Only one portion of the data is to be written out: from the line bearing "para as implementações" through the line bearing "Definir a classe". Write it exactly as it appears.
BEGIN Records supplied
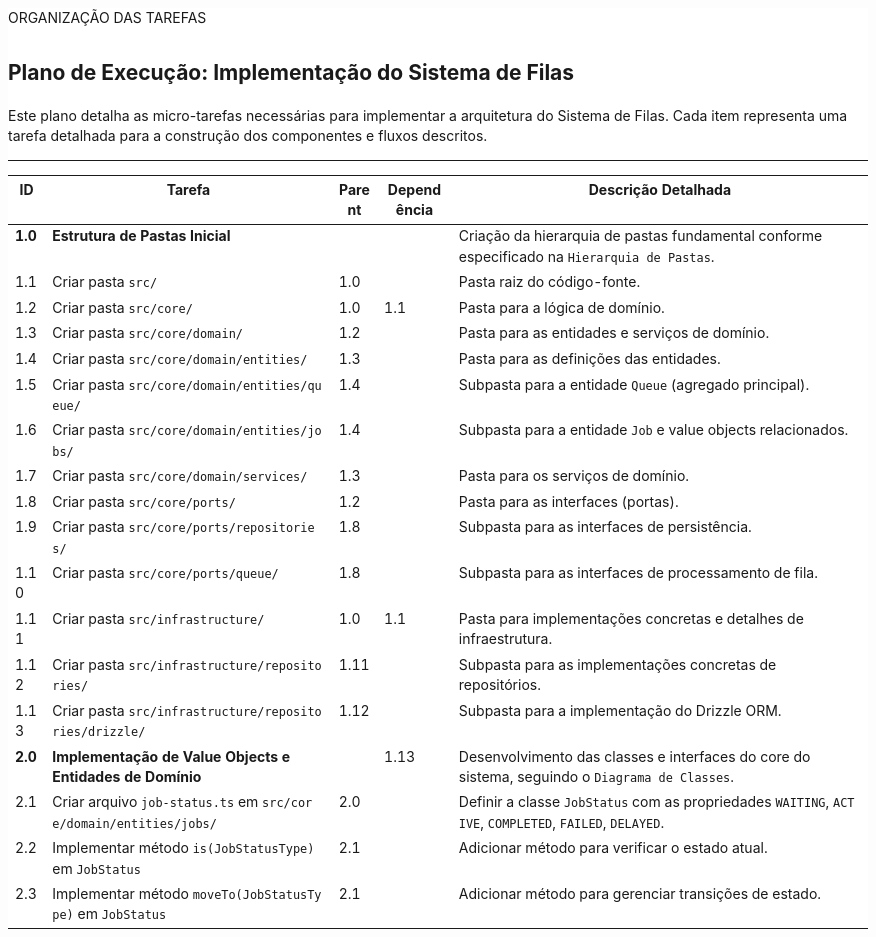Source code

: ORGANIZAÇÃO DAS TAREFAS

## Plano de Execução: Implementação do Sistema de Filas 

Este plano detalha as micro-tarefas necessárias para implementar a arquitetura do Sistema de Filas. Cada item representa uma tarefa detalhada para a construção dos componentes e fluxos descritos.

---

| ID      | Tarefa                                                                                                                     | Parent | Dependência | Descrição Detalhada                                                                                                 |
| ------- | -------------------------------------------------------------------------------------------------------------------------- | ------ | ----------- | ------------------------------------------------------------------------------------------------------------------- |
| **1.0** | **Estrutura de Pastas Inicial**                                                                                            |        |             | Criação da hierarquia de pastas fundamental conforme especificado na `Hierarquia de Pastas`.                        |
| 1.1     | Criar pasta `src/`                                                                                                         | 1.0    |             | Pasta raiz do código-fonte.                                                                                         |
| 1.2     | Criar pasta `src/core/`                                                                                                    | 1.0    | 1.1         | Pasta para a lógica de domínio.                                                                                     |
| 1.3     | Criar pasta `src/core/domain/`                                                                                             | 1.2    |             | Pasta para as entidades e serviços de domínio.                                                                      |
| 1.4     | Criar pasta `src/core/domain/entities/`                                                                                    | 1.3    |             | Pasta para as definições das entidades.                                                                             |
| 1.5     | Criar pasta `src/core/domain/entities/queue/`                                                                              | 1.4    |             | Subpasta para a entidade `Queue` (agregado principal).                                                              |
| 1.6     | Criar pasta `src/core/domain/entities/jobs/`                                                                               | 1.4    |             | Subpasta para a entidade `Job` e value objects relacionados.                                                        |
| 1.7     | Criar pasta `src/core/domain/services/`                                                                                    | 1.3    |             | Pasta para os serviços de domínio.                                                                                  |
| 1.8     | Criar pasta `src/core/ports/`                                                                                              | 1.2    |             | Pasta para as interfaces (portas).                                                                                  |
| 1.9     | Criar pasta `src/core/ports/repositories/`                                                                                 | 1.8    |             | Subpasta para as interfaces de persistência.                                                                        |
| 1.10    | Criar pasta `src/core/ports/queue/`                                                                                        | 1.8    |             | Subpasta para as interfaces de processamento de fila.                                                               |
| 1.11    | Criar pasta `src/infrastructure/`                                                                                          | 1.0    | 1.1         | Pasta para implementações concretas e detalhes de infraestrutura.                                                   |
| 1.12    | Criar pasta `src/infrastructure/repositories/`                                                                             | 1.11   |             | Subpasta para as implementações concretas de repositórios.                                                          |
| 1.13    | Criar pasta `src/infrastructure/repositories/drizzle/`                                                                     | 1.12   |             | Subpasta para a implementação do Drizzle ORM.                                                                       |
| **2.0** | **Implementação de Value Objects e Entidades de Domínio**                                                                  |        | 1.13        | Desenvolvimento das classes e interfaces do core do sistema, seguindo o `Diagrama de Classes`.                      |
| 2.1     | Criar arquivo `job-status.ts` em `src/core/domain/entities/jobs/`                                                          | 2.0    |             | Definir a classe `JobStatus` com as propriedades `WAITING`, `ACTIVE`, `COMPLETED`, `FAILED`, `DELAYED`.             |
| 2.2     | Implementar método `is(JobStatusType)` em `JobStatus`                                                                      | 2.1    |             | Adicionar método para verificar o estado atual.                                                                     |
| 2.3     | Implementar método `moveTo(JobStatusType)` em `JobStatus`                                                                  | 2.1    |             | Adicionar método para gerenciar transições de estado.                                                               |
END Records supplied
Output of the exercise
| 1.12    | Criar pasta `src/infrastructure/repositories/`                                                                             | 1.11   |             | Subpasta para as implementações concretas de repositórios.                                                          |
| 1.13    | Criar pasta `src/infrastructure/repositories/drizzle/`                                                                     | 1.12   |             | Subpasta para a implementação do Drizzle ORM.                                                                       |
| **2.0** | **Implementação de Value Objects e Entidades de Domínio**                                                                  |        | 1.13        | Desenvolvimento das classes e interfaces do core do sistema, seguindo o `Diagrama de Classes`.                      |
| 2.1     | Criar arquivo `job-status.ts` em `src/core/domain/entities/jobs/`                                                          | 2.0    |             | Definir a classe `JobStatus` com as propriedades `WAITING`, `ACTIVE`, `COMPLETED`, `FAILED`, `DELAYED`.             |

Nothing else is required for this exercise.